### EXERCISE GOAL
Will you write out the data exactly, excluding every picture?

### INFORMATION SUPPLIED
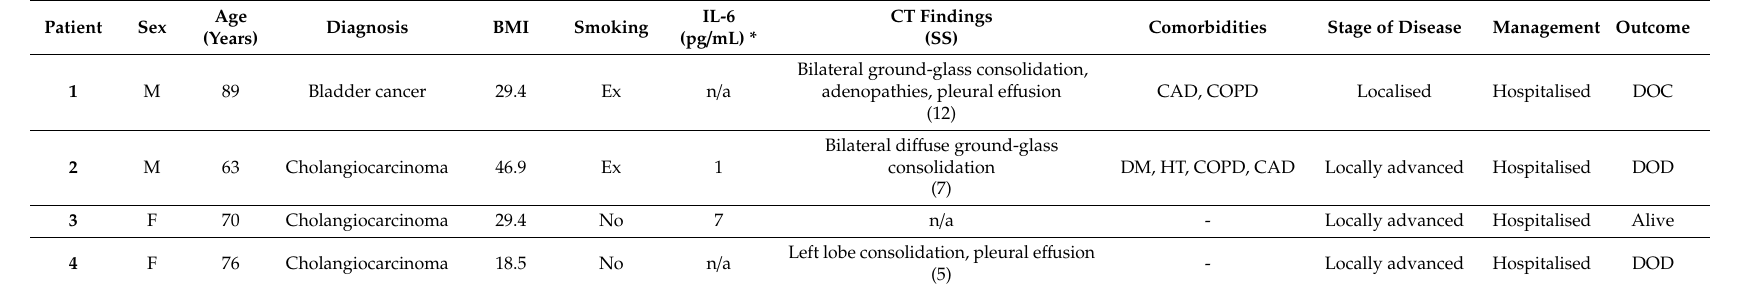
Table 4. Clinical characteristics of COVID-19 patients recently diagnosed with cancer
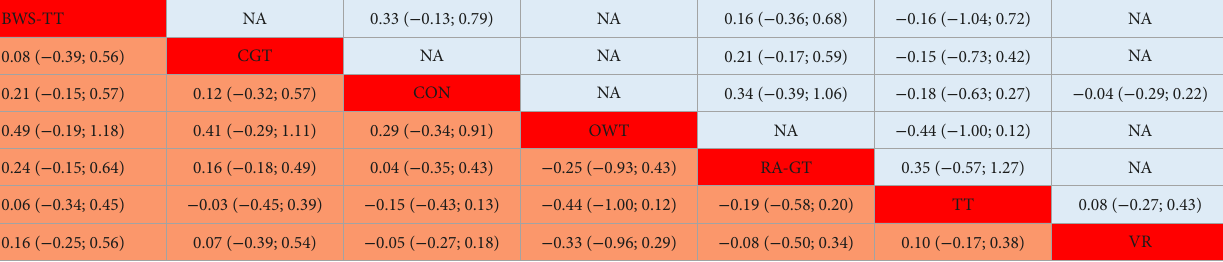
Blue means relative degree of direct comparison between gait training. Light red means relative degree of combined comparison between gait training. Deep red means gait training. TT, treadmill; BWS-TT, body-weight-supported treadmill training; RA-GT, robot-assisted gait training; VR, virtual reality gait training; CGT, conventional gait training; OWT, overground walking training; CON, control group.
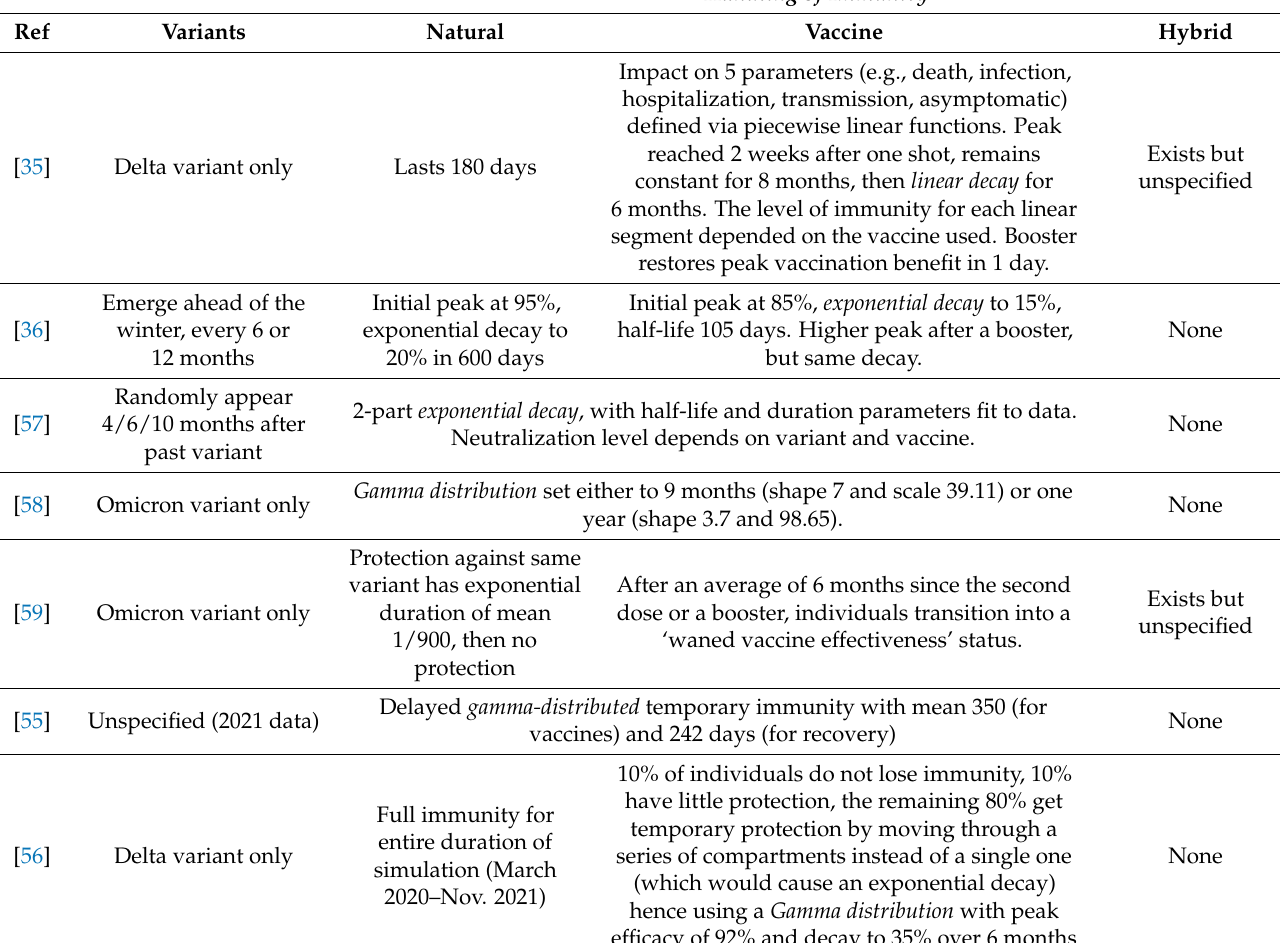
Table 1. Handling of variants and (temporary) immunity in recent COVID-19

### SOLUTION
Table 4. Clinical characteristics of COVID-19 patients recently diagnosed with cancer
Blue means relative degree of direct comparison between gait training. Light red means relative degree of combined comparison between gait training. Deep red means gait training. TT, treadmill; BWS-TT, body-weight-supported treadmill training; RA-GT, robot-assisted gait training; VR, virtual reality gait training; CGT, conventional gait training; OWT, overground walking training; CON, control group.
Table 1. Handling of variants and (temporary) immunity in recent COVID-19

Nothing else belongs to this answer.